Repairs have to be run regularly by the user.
This process is absolutely required for any sane production environment, however the user must schedule a task to run it himself with no mention of it in the documentation.
Repairs can take down the entire cluster.
A repair is insanely expensive, and can literally lock up the entire cluster as it re-checks all of its available data. This is probably part of why the default setup does not configure a cronjob to run the repair, as the user must schedule it according to their own database setup and schedule, at the lowest point of the day.
Besides this, repairs increase data size unexpectedly, to the point where a disk space availability of 49% is enough to cause a repair to fail, and thus lock up the node, on account of it needing the full 50% of disk space to store the remote copies of its own data.

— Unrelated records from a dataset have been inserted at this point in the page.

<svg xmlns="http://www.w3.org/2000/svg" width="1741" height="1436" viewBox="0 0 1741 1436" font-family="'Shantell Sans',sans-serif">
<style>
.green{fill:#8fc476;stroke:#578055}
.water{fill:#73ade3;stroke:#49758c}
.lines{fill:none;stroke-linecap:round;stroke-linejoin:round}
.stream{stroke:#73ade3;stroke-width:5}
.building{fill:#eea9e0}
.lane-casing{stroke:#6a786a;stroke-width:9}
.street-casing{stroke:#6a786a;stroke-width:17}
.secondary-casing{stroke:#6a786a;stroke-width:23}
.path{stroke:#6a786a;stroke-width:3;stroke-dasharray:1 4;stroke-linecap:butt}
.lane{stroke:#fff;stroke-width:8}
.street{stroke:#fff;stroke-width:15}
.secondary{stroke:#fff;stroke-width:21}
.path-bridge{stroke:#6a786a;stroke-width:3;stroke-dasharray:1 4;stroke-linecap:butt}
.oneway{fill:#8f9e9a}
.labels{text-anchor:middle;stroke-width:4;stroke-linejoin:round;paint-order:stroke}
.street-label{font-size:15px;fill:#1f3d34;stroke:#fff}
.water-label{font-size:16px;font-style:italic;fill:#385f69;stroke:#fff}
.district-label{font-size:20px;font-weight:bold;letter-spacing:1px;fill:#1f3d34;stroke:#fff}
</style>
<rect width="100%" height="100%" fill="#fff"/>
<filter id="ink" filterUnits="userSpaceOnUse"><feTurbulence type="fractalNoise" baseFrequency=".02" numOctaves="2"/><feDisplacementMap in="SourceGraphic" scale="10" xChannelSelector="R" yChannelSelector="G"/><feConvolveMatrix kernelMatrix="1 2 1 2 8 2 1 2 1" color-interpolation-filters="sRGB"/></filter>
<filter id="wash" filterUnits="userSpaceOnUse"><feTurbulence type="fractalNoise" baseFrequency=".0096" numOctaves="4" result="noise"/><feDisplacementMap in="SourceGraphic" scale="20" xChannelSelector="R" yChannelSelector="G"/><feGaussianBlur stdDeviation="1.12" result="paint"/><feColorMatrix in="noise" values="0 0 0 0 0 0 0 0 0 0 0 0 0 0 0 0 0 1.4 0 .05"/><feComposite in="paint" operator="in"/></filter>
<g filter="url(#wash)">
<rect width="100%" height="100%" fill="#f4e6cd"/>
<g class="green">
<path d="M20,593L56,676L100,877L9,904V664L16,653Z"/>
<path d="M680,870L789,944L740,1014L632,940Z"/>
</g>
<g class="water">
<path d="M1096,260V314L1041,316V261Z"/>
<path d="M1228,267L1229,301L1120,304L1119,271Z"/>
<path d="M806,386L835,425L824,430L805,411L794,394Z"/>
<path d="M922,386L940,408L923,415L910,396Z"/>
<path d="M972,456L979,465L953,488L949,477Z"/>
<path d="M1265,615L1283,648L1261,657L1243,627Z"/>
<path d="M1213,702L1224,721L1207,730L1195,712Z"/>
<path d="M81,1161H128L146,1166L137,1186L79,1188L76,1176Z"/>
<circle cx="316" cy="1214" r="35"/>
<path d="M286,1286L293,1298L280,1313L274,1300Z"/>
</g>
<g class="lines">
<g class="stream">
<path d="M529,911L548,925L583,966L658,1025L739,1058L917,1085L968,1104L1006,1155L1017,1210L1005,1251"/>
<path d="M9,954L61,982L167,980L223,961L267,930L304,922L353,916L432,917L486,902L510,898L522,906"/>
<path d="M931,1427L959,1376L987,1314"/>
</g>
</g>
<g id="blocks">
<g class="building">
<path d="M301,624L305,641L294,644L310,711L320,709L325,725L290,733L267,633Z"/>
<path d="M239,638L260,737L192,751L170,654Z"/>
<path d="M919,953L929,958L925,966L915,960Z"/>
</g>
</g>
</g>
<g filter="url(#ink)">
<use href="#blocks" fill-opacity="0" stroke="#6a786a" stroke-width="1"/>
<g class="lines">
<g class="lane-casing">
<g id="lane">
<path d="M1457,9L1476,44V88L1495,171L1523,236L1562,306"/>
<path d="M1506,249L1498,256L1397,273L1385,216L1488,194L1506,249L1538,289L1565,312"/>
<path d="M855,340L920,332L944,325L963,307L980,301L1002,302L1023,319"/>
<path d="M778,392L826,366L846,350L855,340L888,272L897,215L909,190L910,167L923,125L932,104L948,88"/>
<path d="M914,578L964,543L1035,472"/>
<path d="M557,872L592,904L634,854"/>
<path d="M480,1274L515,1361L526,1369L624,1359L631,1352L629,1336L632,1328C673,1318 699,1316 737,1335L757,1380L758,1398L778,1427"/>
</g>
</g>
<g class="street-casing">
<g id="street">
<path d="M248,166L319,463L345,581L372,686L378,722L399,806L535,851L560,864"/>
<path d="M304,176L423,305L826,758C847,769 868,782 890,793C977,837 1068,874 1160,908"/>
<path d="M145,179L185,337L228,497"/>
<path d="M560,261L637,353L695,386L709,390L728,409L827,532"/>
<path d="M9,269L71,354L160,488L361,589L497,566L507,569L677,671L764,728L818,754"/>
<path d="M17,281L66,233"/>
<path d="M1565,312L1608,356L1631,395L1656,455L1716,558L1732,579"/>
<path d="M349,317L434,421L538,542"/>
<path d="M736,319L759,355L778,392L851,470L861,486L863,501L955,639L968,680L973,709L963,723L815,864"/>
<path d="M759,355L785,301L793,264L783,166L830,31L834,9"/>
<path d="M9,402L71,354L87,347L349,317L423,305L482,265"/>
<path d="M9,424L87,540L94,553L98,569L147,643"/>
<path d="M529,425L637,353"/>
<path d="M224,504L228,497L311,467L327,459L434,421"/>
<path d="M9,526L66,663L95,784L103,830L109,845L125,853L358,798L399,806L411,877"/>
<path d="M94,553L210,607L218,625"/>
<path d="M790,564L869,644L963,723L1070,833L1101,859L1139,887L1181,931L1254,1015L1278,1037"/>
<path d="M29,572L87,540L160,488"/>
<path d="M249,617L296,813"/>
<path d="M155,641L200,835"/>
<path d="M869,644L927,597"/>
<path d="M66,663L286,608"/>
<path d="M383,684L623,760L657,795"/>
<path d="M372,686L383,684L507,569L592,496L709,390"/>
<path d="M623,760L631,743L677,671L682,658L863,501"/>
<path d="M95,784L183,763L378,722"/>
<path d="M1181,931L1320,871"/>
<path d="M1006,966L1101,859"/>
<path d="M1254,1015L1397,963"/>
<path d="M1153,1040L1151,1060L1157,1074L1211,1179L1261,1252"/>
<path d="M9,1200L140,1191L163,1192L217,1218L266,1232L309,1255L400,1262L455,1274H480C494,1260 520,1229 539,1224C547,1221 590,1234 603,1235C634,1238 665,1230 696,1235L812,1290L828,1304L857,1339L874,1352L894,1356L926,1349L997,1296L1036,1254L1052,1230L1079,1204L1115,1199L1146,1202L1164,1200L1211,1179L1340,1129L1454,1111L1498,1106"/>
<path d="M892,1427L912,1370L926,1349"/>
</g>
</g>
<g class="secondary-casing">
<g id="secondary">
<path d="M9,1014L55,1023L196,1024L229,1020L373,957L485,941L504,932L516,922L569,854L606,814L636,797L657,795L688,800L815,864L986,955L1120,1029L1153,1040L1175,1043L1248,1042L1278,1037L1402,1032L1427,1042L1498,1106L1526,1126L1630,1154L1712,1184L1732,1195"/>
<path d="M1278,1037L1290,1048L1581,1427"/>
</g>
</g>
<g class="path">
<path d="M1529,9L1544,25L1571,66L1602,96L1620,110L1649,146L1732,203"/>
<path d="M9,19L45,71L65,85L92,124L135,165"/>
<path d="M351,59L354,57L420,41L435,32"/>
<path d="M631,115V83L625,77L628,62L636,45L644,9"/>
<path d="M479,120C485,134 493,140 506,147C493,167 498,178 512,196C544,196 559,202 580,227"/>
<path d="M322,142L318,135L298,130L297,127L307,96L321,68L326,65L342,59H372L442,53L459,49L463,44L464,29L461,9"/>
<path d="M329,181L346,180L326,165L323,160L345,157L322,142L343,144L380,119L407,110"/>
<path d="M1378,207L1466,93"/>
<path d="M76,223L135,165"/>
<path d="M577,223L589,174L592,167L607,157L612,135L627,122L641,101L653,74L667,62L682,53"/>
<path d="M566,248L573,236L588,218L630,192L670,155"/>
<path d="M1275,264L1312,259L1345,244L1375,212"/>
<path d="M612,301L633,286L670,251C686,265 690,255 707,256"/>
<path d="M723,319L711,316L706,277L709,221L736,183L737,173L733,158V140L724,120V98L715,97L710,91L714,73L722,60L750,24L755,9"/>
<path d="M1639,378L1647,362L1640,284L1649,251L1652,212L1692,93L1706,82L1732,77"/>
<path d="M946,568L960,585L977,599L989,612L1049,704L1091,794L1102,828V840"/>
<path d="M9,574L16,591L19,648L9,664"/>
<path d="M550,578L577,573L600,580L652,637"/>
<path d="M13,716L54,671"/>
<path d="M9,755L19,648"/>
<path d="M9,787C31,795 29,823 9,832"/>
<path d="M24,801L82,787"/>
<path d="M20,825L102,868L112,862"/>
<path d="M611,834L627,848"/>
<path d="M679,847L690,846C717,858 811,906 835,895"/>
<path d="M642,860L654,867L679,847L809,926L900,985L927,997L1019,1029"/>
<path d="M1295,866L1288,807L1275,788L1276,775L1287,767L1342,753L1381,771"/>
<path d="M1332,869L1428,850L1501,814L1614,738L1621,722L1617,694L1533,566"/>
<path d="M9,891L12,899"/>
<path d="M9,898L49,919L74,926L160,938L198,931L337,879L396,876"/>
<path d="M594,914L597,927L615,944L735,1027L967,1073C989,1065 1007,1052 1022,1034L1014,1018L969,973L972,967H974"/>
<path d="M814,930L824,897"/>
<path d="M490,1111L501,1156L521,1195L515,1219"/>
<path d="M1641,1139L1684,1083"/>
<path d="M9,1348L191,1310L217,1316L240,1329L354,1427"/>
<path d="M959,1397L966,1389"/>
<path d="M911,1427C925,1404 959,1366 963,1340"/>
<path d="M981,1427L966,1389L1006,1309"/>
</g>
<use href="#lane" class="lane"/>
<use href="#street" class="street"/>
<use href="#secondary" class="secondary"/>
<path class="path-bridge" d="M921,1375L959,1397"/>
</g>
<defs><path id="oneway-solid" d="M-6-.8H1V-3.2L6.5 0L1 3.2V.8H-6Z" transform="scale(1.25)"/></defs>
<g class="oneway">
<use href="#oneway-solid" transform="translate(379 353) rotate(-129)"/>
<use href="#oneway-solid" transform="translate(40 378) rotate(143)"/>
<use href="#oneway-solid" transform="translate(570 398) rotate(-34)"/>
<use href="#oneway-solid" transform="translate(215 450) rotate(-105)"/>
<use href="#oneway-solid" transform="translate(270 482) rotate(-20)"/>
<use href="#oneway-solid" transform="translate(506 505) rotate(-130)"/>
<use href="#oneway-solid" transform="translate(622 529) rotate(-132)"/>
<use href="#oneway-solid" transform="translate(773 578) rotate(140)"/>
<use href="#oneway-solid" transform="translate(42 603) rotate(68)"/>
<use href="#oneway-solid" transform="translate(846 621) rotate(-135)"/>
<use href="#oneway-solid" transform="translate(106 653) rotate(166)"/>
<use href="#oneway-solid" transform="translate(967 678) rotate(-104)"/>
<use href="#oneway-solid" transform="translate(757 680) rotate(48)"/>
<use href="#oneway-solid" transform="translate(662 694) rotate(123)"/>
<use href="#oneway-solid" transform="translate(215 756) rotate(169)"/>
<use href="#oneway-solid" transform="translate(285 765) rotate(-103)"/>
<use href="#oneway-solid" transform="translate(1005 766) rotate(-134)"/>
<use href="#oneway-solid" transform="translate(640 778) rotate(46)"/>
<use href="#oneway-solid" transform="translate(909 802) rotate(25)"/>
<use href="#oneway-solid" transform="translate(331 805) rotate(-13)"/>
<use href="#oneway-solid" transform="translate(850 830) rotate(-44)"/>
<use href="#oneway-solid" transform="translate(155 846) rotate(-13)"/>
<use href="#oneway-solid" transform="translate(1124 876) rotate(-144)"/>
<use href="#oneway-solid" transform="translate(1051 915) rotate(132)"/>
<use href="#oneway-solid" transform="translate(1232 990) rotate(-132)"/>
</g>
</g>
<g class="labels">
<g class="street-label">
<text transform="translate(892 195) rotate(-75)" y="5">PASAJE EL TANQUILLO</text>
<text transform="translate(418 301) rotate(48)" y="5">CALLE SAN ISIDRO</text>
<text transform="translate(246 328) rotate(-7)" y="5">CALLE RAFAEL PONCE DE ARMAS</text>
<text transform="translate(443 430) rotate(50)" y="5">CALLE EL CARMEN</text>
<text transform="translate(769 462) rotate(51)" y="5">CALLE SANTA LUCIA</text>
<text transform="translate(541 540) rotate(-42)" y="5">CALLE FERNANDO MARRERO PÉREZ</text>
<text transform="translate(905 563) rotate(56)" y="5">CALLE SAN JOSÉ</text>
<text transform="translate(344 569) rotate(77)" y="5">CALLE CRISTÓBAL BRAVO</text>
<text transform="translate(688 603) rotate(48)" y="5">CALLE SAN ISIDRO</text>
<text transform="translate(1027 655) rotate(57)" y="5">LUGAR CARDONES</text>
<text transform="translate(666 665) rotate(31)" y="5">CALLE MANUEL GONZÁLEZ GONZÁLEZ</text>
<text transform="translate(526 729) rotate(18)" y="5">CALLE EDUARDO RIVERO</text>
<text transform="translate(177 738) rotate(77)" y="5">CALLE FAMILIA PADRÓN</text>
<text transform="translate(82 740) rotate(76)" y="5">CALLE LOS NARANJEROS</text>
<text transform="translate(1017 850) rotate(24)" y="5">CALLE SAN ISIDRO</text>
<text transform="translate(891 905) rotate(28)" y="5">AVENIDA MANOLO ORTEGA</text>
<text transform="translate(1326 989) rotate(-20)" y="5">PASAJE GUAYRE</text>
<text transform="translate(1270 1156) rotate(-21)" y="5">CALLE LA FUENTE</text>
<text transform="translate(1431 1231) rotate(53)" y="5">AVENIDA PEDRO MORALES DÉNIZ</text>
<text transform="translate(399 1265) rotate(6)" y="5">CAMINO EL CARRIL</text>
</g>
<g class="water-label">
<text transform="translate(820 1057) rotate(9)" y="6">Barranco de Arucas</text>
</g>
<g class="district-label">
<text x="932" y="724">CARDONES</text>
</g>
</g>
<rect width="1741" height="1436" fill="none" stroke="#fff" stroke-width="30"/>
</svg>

This is not mentioned anywhere, to my knowledge.
To make things even worse, repairs are node-specific, and scheduling becomes a nightmare, as a node running a repair becomes inordinately slow to query. To the point where if enough nodes repair at the same time, the cluster could feasibly stop functioning in a spiral of death.
Despite claiming to be fault tolerant, Cassandra is tremendously intolerant of faults. While it is rare for a node outage to kill the entire cluster, a single node outage is enough to invalidate most of the dataset of the cluster in a default configured 3-node cluster accessed by clients with default parameters.
The reasons for this have been outlined above (tombstones, repairs), however there is one more important reason.
Cassandra’s general approach to fault tolerance is to try and prevent it, but if unsolved in the end fail ungracefully. A node being down for long enough (time period configured in every other node’s config files), then coming online normally, will continue serving its completely stale data.
If there is an outage, undetected, or impossible to deal with for whatever reason, then there is a chance your dataset may be permanently tainted as services grab stale data, then re-save it or try and modify it based on stale data.
This is not fault tolerance in any form.
Cassandra is a very good database for very specific purposes, in the hands of very skilled people who have learned Cassandra internals, quirks and workarounds over years of working with it. For everything else, it is a minefield.
If you are looking to use Cassandra for your projects, and you do not have someone who is already knowledgeable with Cassandra (and knows all of the aforementioned things), then be prepared for constant surprises which will not appear until your product reaches enough users that the problems become apparent.
That is to say, the problems will show up exactly when you want them the least.